THE TASK >> Pictures found in the material must be left out, and every line returned as written.

DATASET EXCERPT >>
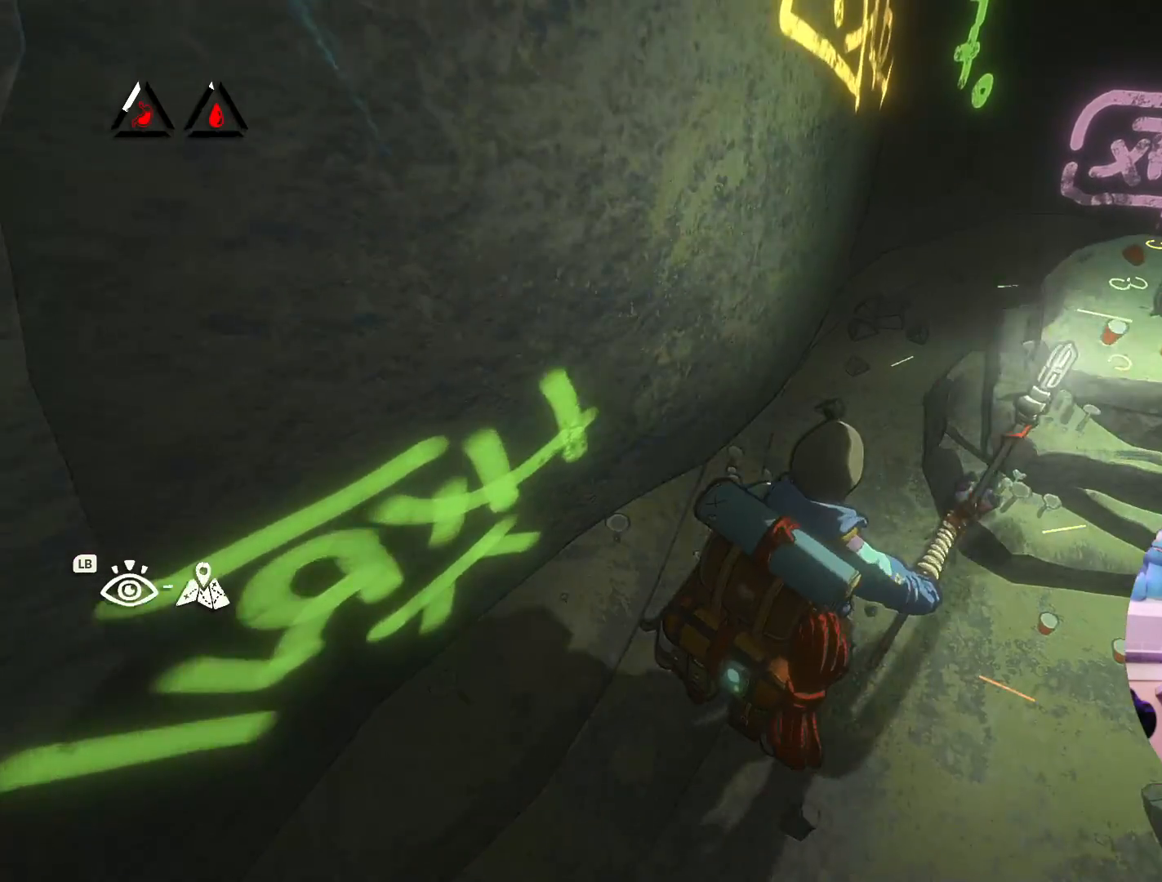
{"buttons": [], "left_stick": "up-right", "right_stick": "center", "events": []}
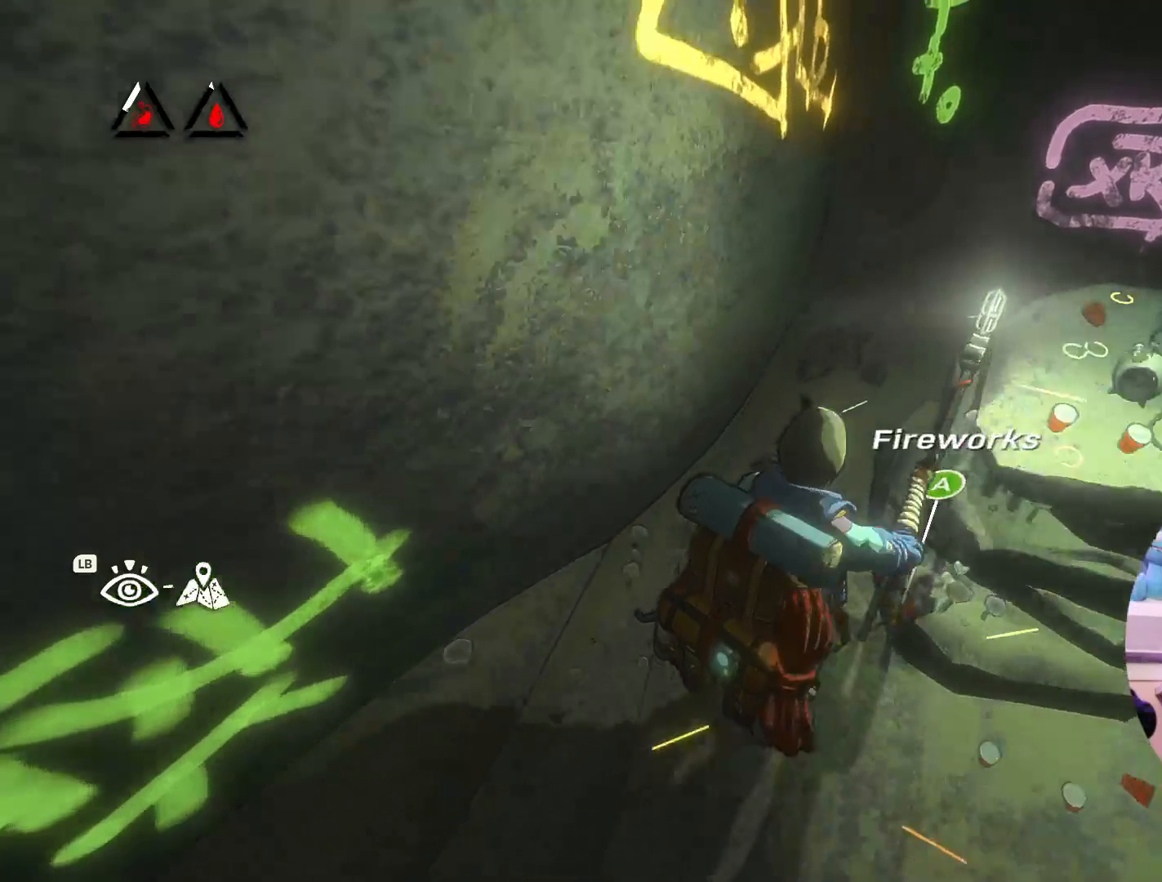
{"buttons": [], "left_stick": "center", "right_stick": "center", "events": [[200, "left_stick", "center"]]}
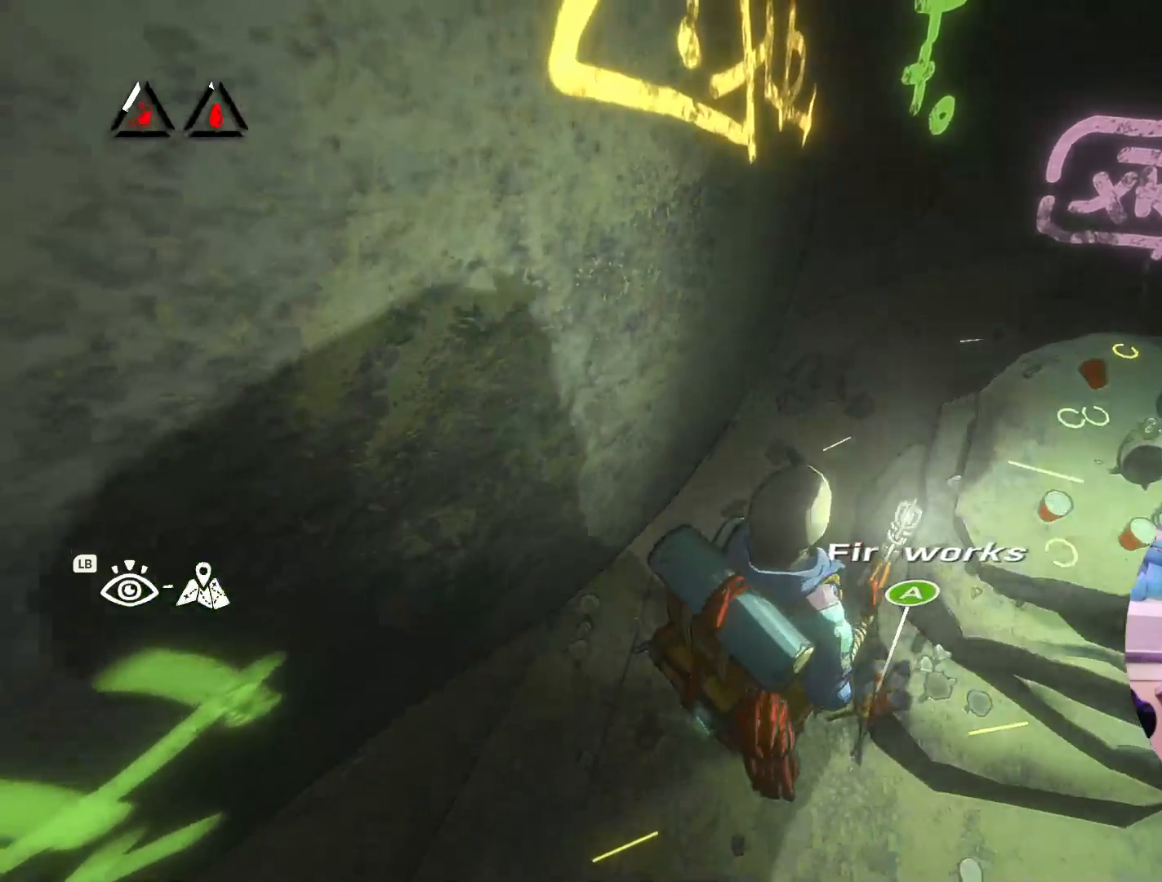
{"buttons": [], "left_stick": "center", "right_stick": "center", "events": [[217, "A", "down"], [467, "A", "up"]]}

RESPONSE AREA >>
{"buttons": [], "left_stick": "up-right", "right_stick": "center", "events": []}
{"buttons": [], "left_stick": "center", "right_stick": "center", "events": [[200, "left_stick", "center"]]}
{"buttons": [], "left_stick": "center", "right_stick": "center", "events": [[217, "A", "down"], [467, "A", "up"]]}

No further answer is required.